Task material

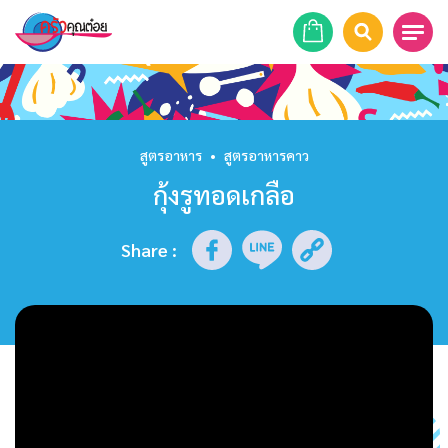
หน้าแรก
สูตรอาหาร
สูตรอาหาร
•
สูตรอาหารคาว
กุ้งรูทอดเกลือ
ร้านอาหาร
รายการย้อนหลัง
Share
:
เคล็ดลับก้นครัว
บทความ
ข่าวสาร
ติดต่อเรา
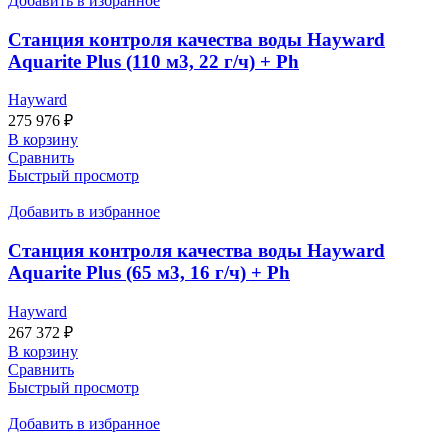
Добавить в избранное
Станция контроля качества воды Hayward
Aquarite Plus (110 м3, 22 г/ч) + Ph
Hayward
275 976
₽
В корзину
Сравнить
Быстрый просмотр
Добавить в избранное
Станция контроля качества воды Hayward
Aquarite Plus (65 м3, 16 г/ч) + Ph
Hayward
267 372
₽
В корзину
Сравнить
Быстрый просмотр
Добавить в избранное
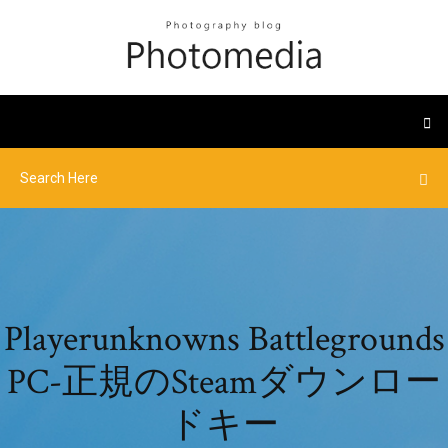
Playerunknowns Battlegrounds
PC-正規のSteamダウンロー
ドキー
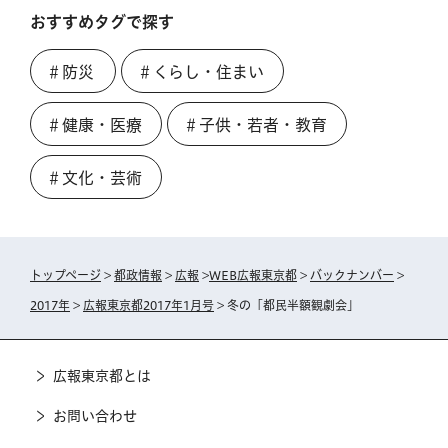
おすすめタグで探す
＃防災
＃くらし・住まい
＃健康・医療
＃子供・若者・教育
＃文化・芸術
トップページ
>
都政情報
>
広報
>
WEB広報東京都
>
バックナンバー
>
2017年
>
広報東京都2017年1月号
> 冬の「都民半額観劇会」
広報東京都とは
お問い合わせ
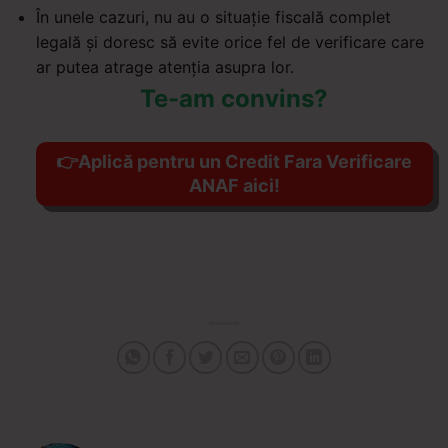
În unele cazuri, nu au o situație fiscală complet
legală și doresc să evite orice fel de verificare care
ar putea atrage atenția asupra lor.
Te-am convins?
👉Aplică pentru un Credit Fara Verificare
ANAF aici!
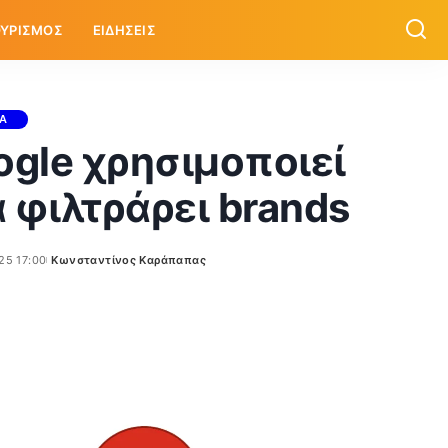
ΥΡΙΣΜΟΣ
ΕΙΔΗΣΕΙΣ
ΙΑ
ogle χρησιμοποιεί
α φιλτράρει brands
25 17:00
Κωνσταντίνος Καράπαπας
Posted
by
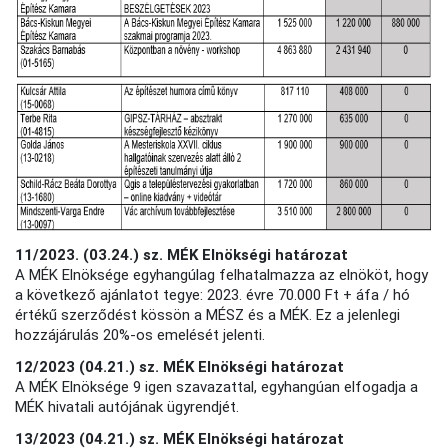
11/2023. (03.24.) sz. MÉK Elnökségi határozat
A MÉK Elnöksége egyhangúlag felhatalmazza az elnököt, hogy
a következő ajánlatot tegye: 2023. évre 70.000 Ft + áfa / hó
értékű szerződést kössön a MÉSZ és a MÉK. Ez a jelenlegi
hozzájárulás 20%-os emelését jelenti.
12/2023 (04.21.)
sz. MÉK Elnökségi határozat
A MÉK Elnöksége 9 igen szavazattal, egyhangúan elfogadja a
MÉK hivatali autójának ügyrendjét.
13/2023 (04.21.)
sz.
MÉK Elnökségi határozat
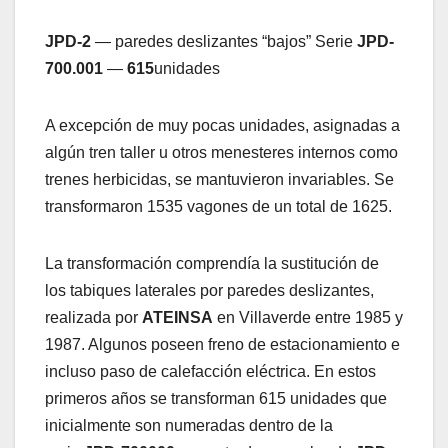
JPD-2
— paredes deslizantes “bajos” Serie
JPD-
700.001
—
615
unidades
A excepción de muy pocas unidades, asignadas a
algún tren taller u otros menesteres internos como
trenes herbicidas, se mantuvieron invariables. Se
transformaron 1535 vagones de un total de 1625.
La transformación comprendía la sustitución de
los tabiques laterales por paredes deslizantes,
realizada por
ATEINSA
en Villaverde entre 1985 y
1987. Algunos poseen freno de estacionamiento e
incluso paso de calefacción eléctrica. En estos
primeros años se transforman 615 unidades que
inicialmente son numeradas dentro de la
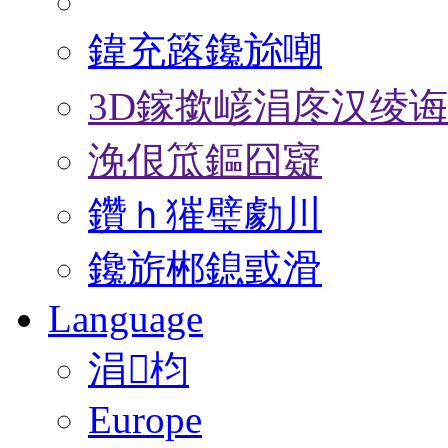
鍏充簬鑱旀嘲
3D鎵撳嵃涓庝汉绫
浼佷笟鏂囧寲
鑽ｈ獕璧勮川
鑱旂郴鎴戜滑
Language
涓枃
Europe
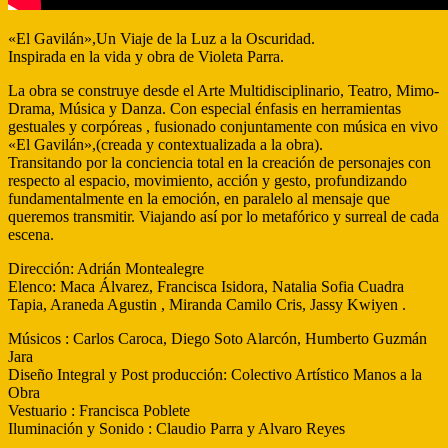
«El Gavilán»,Un Viaje de la Luz a la Oscuridad.
Inspirada en la vida y obra de Violeta Parra.
La obra se construye desde el Arte Multidisciplinario, Teatro, Mimo-
Drama, Música y Danza. Con especial énfasis en herramientas
gestuales y corpóreas , fusionado conjuntamente con música en vivo
«El Gavilán»,(creada y contextualizada a la obra).
Transitando por la conciencia total en la creación de personajes con
respecto al espacio, movimiento, acción y gesto, profundizando
fundamentalmente en la emoción, en paralelo al mensaje que
queremos transmitir. Viajando así por lo metafórico y surreal de cada
escena.
Dirección: Adrián Montealegre
Elenco: Maca Álvarez, Francisca Isidora, Natalia Sofia Cuadra
Tapia, Araneda Agustin , Miranda Camilo Cris, Jassy Kwiyen .
Músicos : Carlos Caroca, Diego Soto Alarcón, Humberto Guzmán
Jara
Diseño Integral y Post producción: Colectivo Artístico Manos a la
Obra
Vestuario : Francisca Poblete
Iluminación y Sonido : Claudio Parra y Alvaro Reyes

What to do
Can you give the text of the items above again with every "Hayward" changed to "HAYWARD" and nothing else altered? Leave the pictures out.

Task result
หน้าแรก
สูตรอาหาร
สูตรอาหาร
•
สูตรอาหารคาว
กุ้งรูทอดเกลือ
ร้านอาหาร
รายการย้อนหลัง
Share
:
เคล็ดลับก้นครัว
บทความ
ข่าวสาร
ติดต่อเรา
Добавить в избранное
Станция контроля качества воды HAYWARD
Aquarite Plus (110 м3, 22 г/ч) + Ph
HAYWARD
275 976
₽
В корзину
Сравнить
Быстрый просмотр
Добавить в избранное
Станция контроля качества воды HAYWARD
Aquarite Plus (65 м3, 16 г/ч) + Ph
HAYWARD
267 372
₽
В корзину
Сравнить
Быстрый просмотр
Добавить в избранное
Playerunknowns Battlegrounds
PC-正規のSteamダウンロー
ドキー
おすすめタグで探す
＃防災
＃くらし・住まい
＃健康・医療
＃子供・若者・教育
＃文化・芸術
トップページ
>
都政情報
>
広報
>
WEB広報東京都
>
バックナンバー
>
2017年
>
広報東京都2017年1月号
> 冬の「都民半額観劇会」
広報東京都とは
お問い合わせ
În unele cazuri, nu au o situație fiscală complet
legală și doresc să evite orice fel de verificare care
ar putea atrage atenția asupra lor.
Te-am convins?
👉Aplică pentru un Credit Fara Verificare
ANAF aici!
ΥΡΙΣΜΟΣ
ΕΙΔΗΣΕΙΣ
ΙΑ
ogle χρησιμοποιεί
α φιλτράρει brands
25 17:00
Κωνσταντίνος Καράπαπας
Posted
by
11/2023. (03.24.) sz. MÉK Elnökségi határozat
A MÉK Elnöksége egyhangúlag felhatalmazza az elnököt, hogy
a következő ajánlatot tegye: 2023. évre 70.000 Ft + áfa / hó
értékű szerződést kössön a MÉSZ és a MÉK. Ez a jelenlegi
hozzájárulás 20%-os emelését jelenti.
12/2023 (04.21.)
sz. MÉK Elnökségi határozat
A MÉK Elnöksége 9 igen szavazattal, egyhangúan elfogadja a
MÉK hivatali autójának ügyrendjét.
13/2023 (04.21.)
sz.
MÉK Elnökségi határozat
JPD-2
— paredes deslizantes “bajos” Serie
JPD-
700.001
—
615
unidades
A excepción de muy pocas unidades, asignadas a
algún tren taller u otros menesteres internos como
trenes herbicidas, se mantuvieron invariables. Se
transformaron 1535 vagones de un total de 1625.
La transformación comprendía la sustitución de
los tabiques laterales por paredes deslizantes,
realizada por
ATEINSA
en Villaverde entre 1985 y
1987. Algunos poseen freno de estacionamiento e
incluso paso de calefacción eléctrica. En estos
primeros años se transforman 615 unidades que
inicialmente son numeradas dentro de la
鍏充簬鑱旀嘲
3D鎵撳嵃涓庝汉绫
浼佷笟鏂囧寲
鑽ｈ獕璧勮川
鑱旂郴鎴戜滑
Language
涓枃
Europe
«El Gavilán»,Un Viaje de la Luz a la Oscuridad.
Inspirada en la vida y obra de Violeta Parra.
La obra se construye desde el Arte Multidisciplinario, Teatro, Mimo-
Drama, Música y Danza. Con especial énfasis en herramientas
gestuales y corpóreas , fusionado conjuntamente con música en vivo
«El Gavilán»,(creada y contextualizada a la obra).
Transitando por la conciencia total en la creación de personajes con
respecto al espacio, movimiento, acción y gesto, profundizando
fundamentalmente en la emoción, en paralelo al mensaje que
queremos transmitir. Viajando así por lo metafórico y surreal de cada
escena.
Dirección: Adrián Montealegre
Elenco: Maca Álvarez, Francisca Isidora, Natalia Sofia Cuadra
Tapia, Araneda Agustin , Miranda Camilo Cris, Jassy Kwiyen .
Músicos : Carlos Caroca, Diego Soto Alarcón, Humberto Guzmán
Jara
Diseño Integral y Post producción: Colectivo Artístico Manos a la
Obra
Vestuario : Francisca Poblete
Iluminación y Sonido : Claudio Parra y Alvaro Reyes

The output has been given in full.